- Data listing:
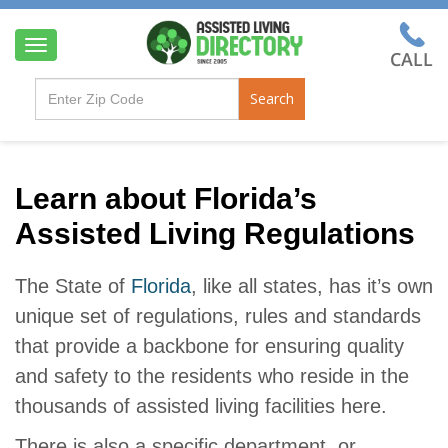
T
o
g
Search
g
l
e
n
a
Learn about Florida’s
v
Assisted Living Regulations
i
g
a
The State of
Florida
, like all states, has it’s own
t
i
unique set of regulations, rules and standards
o
that provide a backbone for ensuring quality
n
and safety to the residents who reside in the
thousands of assisted living facilities here.
There is also a specific department, or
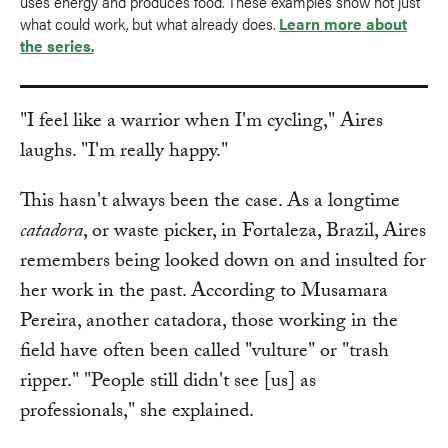
uses energy and produces food. These examples show not just
what could work, but what already does.
Learn more about
the series.
"I feel like a warrior when I'm cycling," Aires
laughs. "I'm really happy."
This hasn't always been the case. As a longtime
catadora
, or waste picker, in Fortaleza, Brazil, Aires
remembers being looked down on and insulted for
her work in the past. According to Musamara
Pereira, another catadora, those working in the
field have often been called "vulture" or "trash
ripper." "People still didn't see [us] as
professionals," she explained.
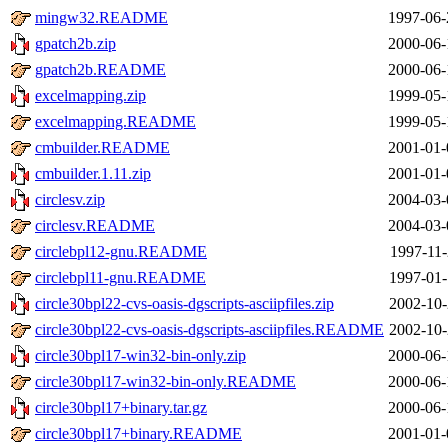
mingw32.README
1997-06-
gpatch2b.zip
2000-06-
gpatch2b.README
2000-06-
excelmapping.zip
1999-05-
excelmapping.README
1999-05-
cmbuilder.README
2001-01-
cmbuilder.1.11.zip
2001-01-
circlesv.zip
2004-03-
circlesv.README
2004-03-
circlebpl12-gnu.README
1997-11-
circlebpl11-gnu.README
1997-01-
circle30bpl22-cvs-oasis-dgscripts-asciipfiles.zip
2002-10-
circle30bpl22-cvs-oasis-dgscripts-asciipfiles.README
2002-10-
circle30bpl17-win32-bin-only.zip
2000-06-
circle30bpl17-win32-bin-only.README
2000-06-
circle30bpl17+binary.tar.gz
2000-06-
circle30bpl17+binary.README
2001-01-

- Your instructions:
Please give again the entries word for word, starting at the first line and ending with the line that contains "and safety to the residents who reside in the"; include both of those lines but none of the pictures.

- Solution:
T
o
g
Search
g
l
e
n
a
Learn about Florida’s
v
Assisted Living Regulations
i
g
a
The State of
Florida
, like all states, has it’s own
t
i
unique set of regulations, rules and standards
o
that provide a backbone for ensuring quality
n
and safety to the residents who reside in the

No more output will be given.